The Imperial Hong Kong Pearl or The Miracle of the Sea
This very large 127.5 carat pearl is a silvery white Baroque pearl. In the Renaissance period, Baroque pearls were highly valued for their unique shapes, which highlighted their luster and colors.
The Imperial Hong Pearl was owned by the Chinese dowager Empress Tz'U-Hi, the widow of Emperor Xianfeng, who was the ruler of the Manchu Qing dynasty after her husband's death in 1861, until her death in 1908.

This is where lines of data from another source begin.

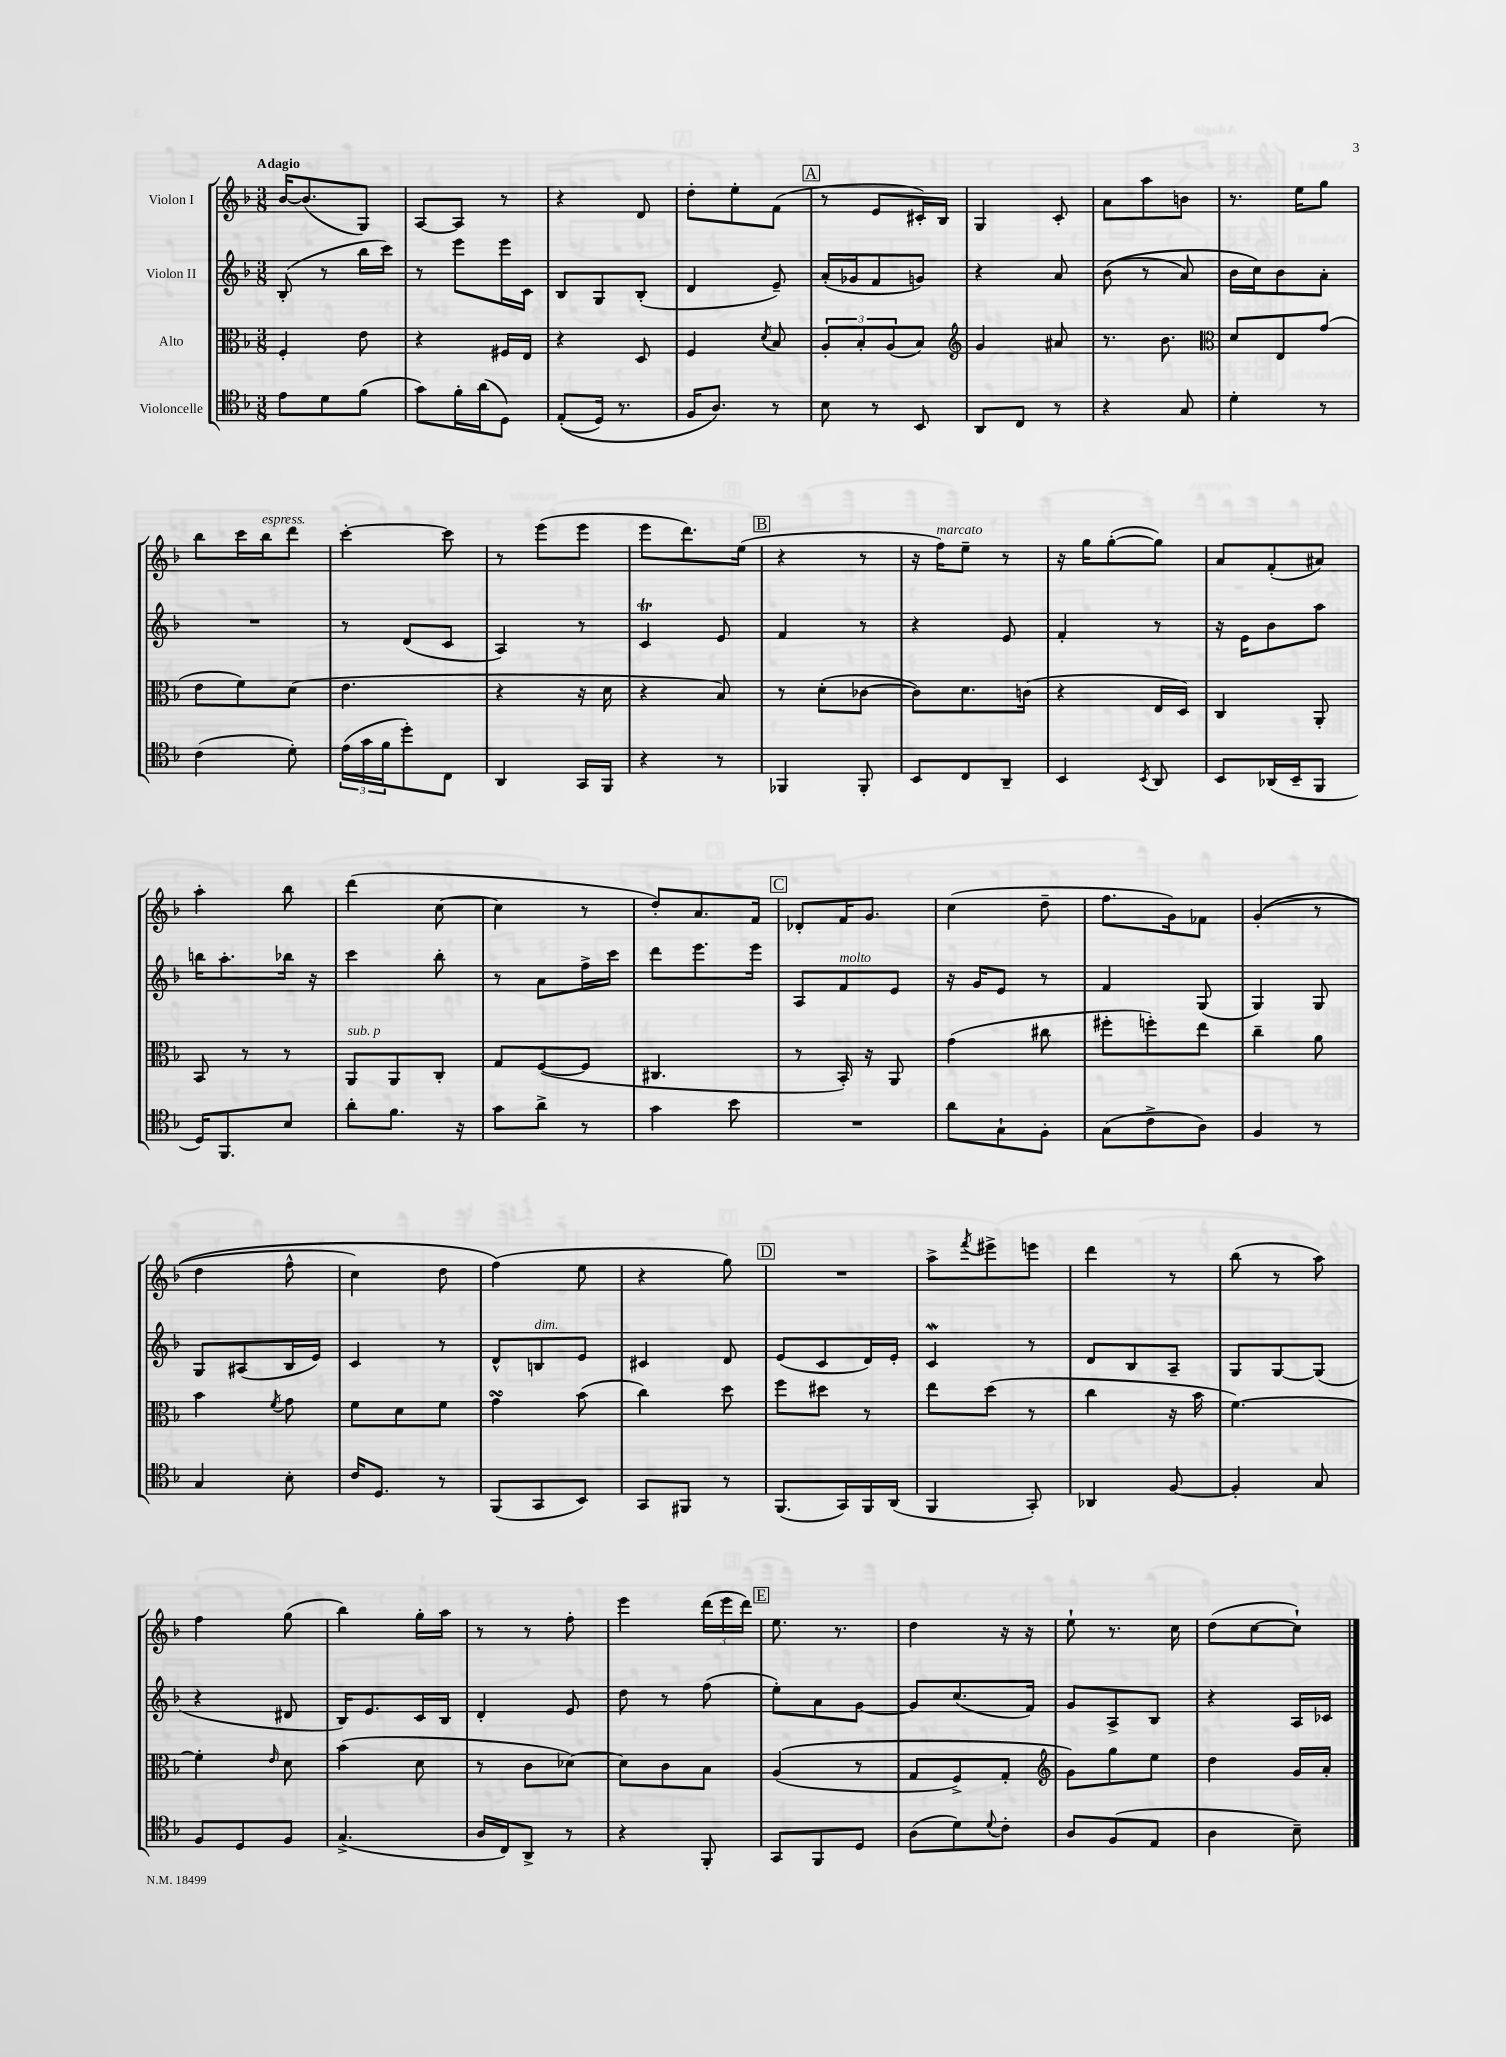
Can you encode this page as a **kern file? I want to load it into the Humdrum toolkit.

**kern	**kern	**kern	**kern
*staff4	*staff3	*staff2	*staff1
*clefC4	*clefC3	*clefG2	*clefG2
*k[b-]	*k[b-]	*k[b-]	*k[b-]
*M3/8	*M3/8	*M3/8	*M3/8
8e	4F'	(8B-'	[16b-
.	.	.	(8.b-]
8d	.	8r	.
(8f	8e	16bb-	8G)
.	.	16ccc)	.
=	=	=	=
8g)	4r	8r	[8A
16f'	.	8eee	8A]
(16a	.	.	.
8D)	16F#	16eee	8r
.	16E	16c	.
=	=	=	=
&((8E'	4r	8B-	4r
16D)	.	8G	.
8.r	.	.	.
.	8D	(8B-'	8d
=	=	=	=
16F	4F	4d	8dd'
8.A&)	.	.	.
.	.	.	8ee'
.	8qd	.	.
8r	8B-	8e~)	(8f
=	=	=	=
8B-	12A'	(16a'	8r
.	.	16g-	.
.	12B-'	.	.
8r	.	8f	8e
.	(12A	.	.
8BB-	8B-)	8g)	16c#')
.	.	.	16B-
=	=	=	=
*	*clefG2	*	*
8AA	4g	4r	4G
8C	.	.	.
8r	8a#	8a	8c'
=	=	=	=
4r	8.r	&((8b-	8a
.	.	8r	8aa
.	8.b-	.	.
8G	.	8a)	8b
=	=	=	=
*	*clefC3	*	*
4d'	8d	16b-	8.r
.	.	16cc&)	.
.	8E	8b-	.
.	.	.	16ee
8r	(8g	8a'	8gg
=	=	=	=
(4c	8e	4.r	8bb-
.	8f)	.	16ccc
.	.	.	16bb-
8d')	(8d	.	8ddd
=	=	=	=
(24e	4.e	8r	[4ccc'
24g	.	.	.
24f	.	.	.
8dd')	.	(8d	.
8C	.	8c	8ccc]
=	=	=	=
4AA	4r	4A)	8r
.	.	.	(8eee
16GG	16r	8r	8eee
16FF	16d	.	.
=	=	=	=
4r	4r	4c	8eee
.	.	.	8.ddd)
8r	8B-)	8e	.
.	.	.	(16ee
=	=	=	=
4FF-	8r	4f	4r
.	(8d'	.	.
8FF-'	[8c-	8r	8r
=	=	=	=
8BB-	8c-])	4r	16r
.	.	.	16ff)
8C	8.d	.	8ee~
8AA~	.	8e	8r
.	(16c	.	.
=	=	=	=
4BB-	4r	4f'	16r
.	.	.	16gg
.	.	.	([8gg'
8qBB-	.	.	.
8AA	16E	8r	8gg])
.	16D)	.	.
=	=	=	=
8BB-	4C	16r	8a
.	.	16e	.
(16AA-	.	8b-	(8f'
16BB-~	.	.	.
8FF	8AA'	8aa	8a#)
=	=	=	=
16D)	8BB-	16bb	4aa'
8.FF	.	8.aa'	.
.	8r	.	.
8B-	8r	16bb-	8bb-
.	.	16r	.
=	=	=	=
8a'	8AA	4ccc	(4ddd
8.f	8AA	.	.
.	8C'	8bb-'	[8cc
16r	.	.	.
=	=	=	=
8g	8G	8r	4cc]
8a^	([8F	8a	.
8r	8F]	16ff^	8r
.	.	16ccc	.
=	=	=	=
4g	4.C#	8ddd	8dd')
.	.	8.eee	8.a
8b-	.	.	.
.	.	16eee	16f
=	=	=	=
4.r	8r	8A	8d-'
.	16BB-')	8f	16f
.	16r	.	8.g
.	8AA	8e	.
=	=	=	=
8a	(4g	16r	(4cc
.	.	16g	.
8G`	.	8e	.
8F'	8cc#	8r	8dd~
=	=	=	=
(8G	8ff#'	4f	8.ff
8c^	8ff')	.	.
.	.	.	16g)
8A)	8ee	(8G	8f-
=	=	=	=
4F	4cc~	4G)	&((4g'
8r	8a	8G	8r
=	=	=	=
4G	4b-	8G	4dd
.	.	(8A#	.
.	8qf	.	.
8B-'	8g	16B-	8ff^^
.	.	16e)	.
=	=	=	=
16c	8f	4c	4cc)
8.D	.	.	.
.	8d	.	.
8r	8f	8r	8dd
=	=	=	=
(8FF	4g	8d^^	(4ff&)
8GG	.	8B	.
8BB-)	(8b-	8e	8ee
=	=	=	=
8GG	4cc)	4c#	4r
8FF#	.	.	.
8r	8dd	8d	8gg)
=	=	=	=
(8.FF	8ff	(8e	4.r
.	8dd#	8c	.
16GG)	.	.	.
16FF	8r	16d)	.
(16AA	.	16e'	.
=	=	=	=
4FF	8ee	4c	8aa^
.	.	.	8qfff
.	(8dd	.	8eee#^
8GG')	8r	8r	8eee
=	=	=	=
4AA-	4cc	8d	4ddd
.	.	8B-	.
[8F	16r	8A~	8r
.	16b-	.	.
=	=	=	=
4F']	[4.f)	8G	(8bb-
.	.	[8G	8r
8G	.	(8G]	8aa)
=	=	=	=
8F	4f']	4r	4ff
8D	.	.	.
.	16qqe	.	.
8F	8d	8d#	(8gg
=	=	=	=
(4.G^	(4b-	16B-)	4bb-)
.	.	8.e	.
.	8d	16c	16gg'
.	.	16B-	16aa
=	=	=	=
16A	8r	4d'	8r
16C)	.	.	.
8AA^	8c	.	8r
8r	[8d-)	8e	8ff'
=	=	=	=
4r	8d-]	8dd	4eee
.	8c	8r	.
8FF'	8B-	(8ff	(24ddd
.	.	.	24eee
.	.	.	24ddd)
=	=	=	=
8GG	&((4A	8ee')	8.ee
8FF	.	8a	.
.	.	.	8.r
8D	8r	[8g	.
=	=	=	=
(8A	8G	8g]	4dd
8d)	8F^)	(8.cc	.
8qqd	.	.	.
8c'	8G'	.	16r
.	.	16f)	16r
=	=	=	=
*	*clefG2	*	*
8A	8g&)	8g	8ee`
(8F	8gg	8A^	8.r
8E	8ee	8B-	.
.	.	.	16cc
=	=	=	=
4A	4dd	4r	(8dd
.	.	.	[8cc
8B-~)	16g	16A	8cc`])
.	16a'	16c-	.
==	==	==	==
*-	*-	*-	*-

The Empress was well known for her love of pearls and was probably given to her by her husband, who had elevated her to the status of Noble Imperial Consort Yi, which meant that she was only second to Empress Consort Ci'an the principal wife of the Emperor. The Empress wore the pearl as a good luck amulet. When she died, her coffin was filled with pearls and gemstones and an enormous pearl was placed in her mouth to protect her body from decomposition, in keeping with Chinese customs.
In 1928, the Empress' tomb was ransacked by the Kuomintang soldiers. Jewels that were plundered during this period usually ended up in Hong Kong, being a colony of Britain and a free port. It eventually was bought by a United States Company, the Imperial Pearl Syndicate in the 40s. And today it remains a valued possession of the company.